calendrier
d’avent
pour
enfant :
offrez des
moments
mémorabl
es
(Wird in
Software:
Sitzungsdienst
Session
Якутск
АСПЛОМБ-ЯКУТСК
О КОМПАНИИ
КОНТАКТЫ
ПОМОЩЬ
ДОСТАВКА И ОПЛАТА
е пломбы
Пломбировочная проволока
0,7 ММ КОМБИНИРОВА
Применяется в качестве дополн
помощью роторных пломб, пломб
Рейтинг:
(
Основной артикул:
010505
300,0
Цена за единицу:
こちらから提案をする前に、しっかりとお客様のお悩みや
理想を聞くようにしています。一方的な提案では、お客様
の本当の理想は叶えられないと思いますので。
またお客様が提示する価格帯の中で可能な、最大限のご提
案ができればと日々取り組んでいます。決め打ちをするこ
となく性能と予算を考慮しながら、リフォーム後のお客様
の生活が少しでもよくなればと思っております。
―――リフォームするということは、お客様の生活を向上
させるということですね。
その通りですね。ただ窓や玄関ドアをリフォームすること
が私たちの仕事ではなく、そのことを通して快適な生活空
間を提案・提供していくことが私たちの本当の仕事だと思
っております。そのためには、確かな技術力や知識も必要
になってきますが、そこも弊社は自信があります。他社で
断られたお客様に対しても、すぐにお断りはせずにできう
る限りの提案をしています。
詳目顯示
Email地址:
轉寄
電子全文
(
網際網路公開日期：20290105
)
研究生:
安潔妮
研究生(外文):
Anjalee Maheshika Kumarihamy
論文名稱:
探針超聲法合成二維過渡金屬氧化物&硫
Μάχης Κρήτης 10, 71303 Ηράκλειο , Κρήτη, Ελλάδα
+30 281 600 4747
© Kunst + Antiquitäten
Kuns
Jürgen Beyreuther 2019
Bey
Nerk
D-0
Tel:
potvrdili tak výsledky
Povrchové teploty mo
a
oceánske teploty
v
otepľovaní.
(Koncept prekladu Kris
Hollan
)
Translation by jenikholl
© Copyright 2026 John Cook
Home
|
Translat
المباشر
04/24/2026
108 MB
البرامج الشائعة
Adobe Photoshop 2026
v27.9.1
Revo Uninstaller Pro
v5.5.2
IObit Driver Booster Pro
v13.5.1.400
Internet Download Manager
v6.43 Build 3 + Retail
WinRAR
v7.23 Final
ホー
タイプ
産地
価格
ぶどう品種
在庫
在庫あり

▶ Instructions to follow: Retype every line of the entries above, keeping each one unchanged and in the same order.

▶ Task response:
calendrier
d’avent
pour
enfant :
offrez des
moments
mémorabl
es
(Wird in
Software:
Sitzungsdienst
Session
Якутск
АСПЛОМБ-ЯКУТСК
О КОМПАНИИ
КОНТАКТЫ
ПОМОЩЬ
ДОСТАВКА И ОПЛАТА
е пломбы
Пломбировочная проволока
0,7 ММ КОМБИНИРОВА
Применяется в качестве дополн
помощью роторных пломб, пломб
Рейтинг:
(
Основной артикул:
010505
300,0
Цена за единицу:
こちらから提案をする前に、しっかりとお客様のお悩みや
理想を聞くようにしています。一方的な提案では、お客様
の本当の理想は叶えられないと思いますので。
またお客様が提示する価格帯の中で可能な、最大限のご提
案ができればと日々取り組んでいます。決め打ちをするこ
となく性能と予算を考慮しながら、リフォーム後のお客様
の生活が少しでもよくなればと思っております。
―――リフォームするということは、お客様の生活を向上
させるということですね。
その通りですね。ただ窓や玄関ドアをリフォームすること
が私たちの仕事ではなく、そのことを通して快適な生活空
間を提案・提供していくことが私たちの本当の仕事だと思
っております。そのためには、確かな技術力や知識も必要
になってきますが、そこも弊社は自信があります。他社で
断られたお客様に対しても、すぐにお断りはせずにできう
る限りの提案をしています。
詳目顯示
Email地址:
轉寄
電子全文
(
網際網路公開日期：20290105
)
研究生:
安潔妮
研究生(外文):
Anjalee Maheshika Kumarihamy
論文名稱:
探針超聲法合成二維過渡金屬氧化物&硫
Μάχης Κρήτης 10, 71303 Ηράκλειο , Κρήτη, Ελλάδα
+30 281 600 4747
© Kunst + Antiquitäten
Kuns
Jürgen Beyreuther 2019
Bey
Nerk
D-0
Tel:
potvrdili tak výsledky
Povrchové teploty mo
a
oceánske teploty
v
otepľovaní.
(Koncept prekladu Kris
Hollan
)
Translation by jenikholl
© Copyright 2026 John Cook
Home
|
Translat
المباشر
04/24/2026
108 MB
البرامج الشائعة
Adobe Photoshop 2026
v27.9.1
Revo Uninstaller Pro
v5.5.2
IObit Driver Booster Pro
v13.5.1.400
Internet Download Manager
v6.43 Build 3 + Retail
WinRAR
v7.23 Final
ホー
タイプ
産地
価格
ぶどう品種
在庫
在庫あり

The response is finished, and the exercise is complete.